Appendix C — FHIR Composition
(stroke LVO, trimmed)
{
"resourceType": "Composition",
"status": "final",
"type": { "coding": [{ "system": "http://loinc.org", "code": "60591-5" }] },
"title": "AI Reasoning Summary — Acute LVO (L ICA→M1)",
"subject": { "reference": "Patient/Stroke54F" },
"author": [{ "reference": "Device/regenemm-explain-svc" }],
"date": "2025-08-23T10:22:00Z",
"extension": [{
"url": "urn:regenemm:ledger",
"valueString": "model=regenemm-gpt5t-2025-08;weights=sha256:…;explain=1.4.0;data=2025Q3"
}],
"section": [
{ "title": "Evidence Anchors",
"text": { "status": "generated",
"div": "<p>LKW 10:12; NIHSS=17; ECG AF; NCCT -ICH; CTA L ICA→M1; CTP mismatch+</p>" } },
{ "title": "Top Contributing Factors",
"text": { "status": "generated",
"div": "<p>CTA LVO (+0.40), NIHSS (+0.25), CTP mismatch (+0.20), LKW (+0.10)</p>" } },
{ "title": "Counterfactuals",
"text": { "status": "generated",
"div": "<p>If CTA no LVO → thrombolysis only (if eligible); thrombectomy not indicated.</p>" } },
{ "title": "Inference Policy",
"text": { "status": "generated",
"div": "<p>Human-in-the-loop; no autonomous orders; uncertainty required.</p>" } }
]
}
Appendix D — Additional Diagrams (Mermaid)
Stroke pathway rationale (DAG)
graph TD
A[Receptive>Expressive Dysphasia] --> H1[Left MCA Cortical Syndrome]
B[Right Hemiparesis] --> H1
C[AF on ECG] --> E1[Cardioembolic risk ↑]
H1 --> I1[NCCT → CTA → CTP]
I1 --> I2[CTA: L ICA→M1]
I1 --> I3[CTP: Mismatch+]
I2 --> R1[Thrombectomy Activation]
I3 --> R1
H1 --> R0[IV Thrombolysis (if eligible)]
Eight checkpoints (C0–C7)
flowchart LR
C0[C0 · Charter] --> C1[C1 · Data Fitness]
C1 --> C2[C2 · Analytical Validity]
C2 --> C3[C3 · Faithfulness]
C3 --> C4[C4 · Clinical Utility (Shadow)]
C4 --> C5[C5 · Controlled Activation]
C5 --> C6[C6 · Post‑Market Monitoring]
C6 --> C7[C7 · PCCP / Change Control]
Appendix E — Stroke Metrics (definitions)
- Door‑to‑CT: arrival → first NCCT slice
- Door‑to‑Needle: arrival → start of IV thrombolysis
- Door‑to‑Groin: arrival → arterial puncture for thrombectomy
- First‑pass reperfusion: time to first successful pass (eTICI)
- Explanation coverage: % stroke decisions with L0–L2 artifacts
- Counterfactual reliability: % counterfactual claims verified in sandbox tests
*Regenemm Healthcare — White Paper No. 2 (August 2025).

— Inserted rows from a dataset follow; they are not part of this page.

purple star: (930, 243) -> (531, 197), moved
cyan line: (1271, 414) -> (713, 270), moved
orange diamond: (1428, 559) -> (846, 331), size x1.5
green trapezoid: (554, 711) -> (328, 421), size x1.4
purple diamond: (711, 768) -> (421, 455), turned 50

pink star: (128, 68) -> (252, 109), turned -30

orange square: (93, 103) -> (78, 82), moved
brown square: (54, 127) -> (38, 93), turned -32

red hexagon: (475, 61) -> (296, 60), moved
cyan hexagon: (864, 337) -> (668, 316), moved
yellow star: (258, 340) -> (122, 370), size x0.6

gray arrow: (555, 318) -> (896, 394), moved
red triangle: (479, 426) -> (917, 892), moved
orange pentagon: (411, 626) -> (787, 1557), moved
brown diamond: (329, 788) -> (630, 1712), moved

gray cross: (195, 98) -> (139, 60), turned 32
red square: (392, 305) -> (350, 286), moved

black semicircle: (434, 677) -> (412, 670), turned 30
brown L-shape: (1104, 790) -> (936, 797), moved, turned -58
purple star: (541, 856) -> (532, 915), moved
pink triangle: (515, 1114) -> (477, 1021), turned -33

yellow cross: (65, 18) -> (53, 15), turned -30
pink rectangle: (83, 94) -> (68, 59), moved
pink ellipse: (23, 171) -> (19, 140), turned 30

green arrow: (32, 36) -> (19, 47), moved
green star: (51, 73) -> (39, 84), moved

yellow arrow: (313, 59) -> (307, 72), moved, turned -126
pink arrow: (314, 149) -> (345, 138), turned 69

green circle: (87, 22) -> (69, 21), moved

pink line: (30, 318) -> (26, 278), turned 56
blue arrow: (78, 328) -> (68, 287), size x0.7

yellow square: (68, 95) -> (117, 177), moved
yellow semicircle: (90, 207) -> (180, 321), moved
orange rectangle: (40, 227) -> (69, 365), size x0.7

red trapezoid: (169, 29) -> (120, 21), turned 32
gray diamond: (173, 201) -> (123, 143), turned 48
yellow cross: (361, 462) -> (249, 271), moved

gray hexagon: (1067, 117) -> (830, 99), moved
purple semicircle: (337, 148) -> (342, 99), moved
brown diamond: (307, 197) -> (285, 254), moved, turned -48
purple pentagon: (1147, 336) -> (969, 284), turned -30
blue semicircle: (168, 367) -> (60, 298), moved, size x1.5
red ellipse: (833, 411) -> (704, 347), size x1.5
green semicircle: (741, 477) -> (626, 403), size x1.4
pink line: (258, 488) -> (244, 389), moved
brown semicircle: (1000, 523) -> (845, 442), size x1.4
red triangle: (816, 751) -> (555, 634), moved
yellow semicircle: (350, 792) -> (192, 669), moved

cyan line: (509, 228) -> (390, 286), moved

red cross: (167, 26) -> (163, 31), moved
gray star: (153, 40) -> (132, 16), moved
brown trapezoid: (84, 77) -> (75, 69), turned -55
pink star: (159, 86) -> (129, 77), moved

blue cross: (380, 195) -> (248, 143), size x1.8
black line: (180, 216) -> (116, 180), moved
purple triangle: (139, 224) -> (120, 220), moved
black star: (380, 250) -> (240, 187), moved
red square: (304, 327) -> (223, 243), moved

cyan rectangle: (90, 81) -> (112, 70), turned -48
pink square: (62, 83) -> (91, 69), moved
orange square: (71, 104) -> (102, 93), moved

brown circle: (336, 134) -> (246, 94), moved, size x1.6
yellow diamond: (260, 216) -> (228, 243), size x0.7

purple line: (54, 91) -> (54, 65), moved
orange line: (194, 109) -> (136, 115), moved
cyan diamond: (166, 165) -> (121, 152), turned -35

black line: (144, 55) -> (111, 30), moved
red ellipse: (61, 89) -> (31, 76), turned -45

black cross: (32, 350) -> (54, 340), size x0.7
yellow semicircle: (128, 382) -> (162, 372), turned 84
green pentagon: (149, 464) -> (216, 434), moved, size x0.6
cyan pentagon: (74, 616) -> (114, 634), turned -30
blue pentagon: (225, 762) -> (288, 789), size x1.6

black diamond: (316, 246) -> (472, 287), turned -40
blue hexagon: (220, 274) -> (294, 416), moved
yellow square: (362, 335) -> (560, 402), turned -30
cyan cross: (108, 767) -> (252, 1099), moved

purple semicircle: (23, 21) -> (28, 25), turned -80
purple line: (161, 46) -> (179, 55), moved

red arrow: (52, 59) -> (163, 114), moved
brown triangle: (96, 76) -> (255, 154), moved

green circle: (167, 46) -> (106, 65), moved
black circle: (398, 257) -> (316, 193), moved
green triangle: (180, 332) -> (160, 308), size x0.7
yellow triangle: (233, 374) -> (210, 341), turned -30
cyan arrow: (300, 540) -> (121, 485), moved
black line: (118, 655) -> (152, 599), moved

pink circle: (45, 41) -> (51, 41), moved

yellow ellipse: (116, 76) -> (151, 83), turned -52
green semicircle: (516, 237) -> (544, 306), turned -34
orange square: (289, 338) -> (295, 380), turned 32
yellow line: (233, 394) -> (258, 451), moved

This document builds on Paper No. 1 and provides a practical playbook for aligning AI to clinical frameworks with portable, faithful explanations. version: "1.0.0" date: "August 2025" Authors:
- "Dr Brendan O'Brien from CTI / Regenemm Healthcare"
- "GPT‑5 Thinking (perspective contributor), Claude Sonnet 4" tags: ["Clinical Reasoning", "Interpretability", "Mechanistic Interpretability", "FHIR", "Healthcare AI", "LLMOps", "Education"] notes: | Fictional clinical cases for design illustration only; not medical advice. Explanatory code lives in the Appendices; a companion repo is available on written request.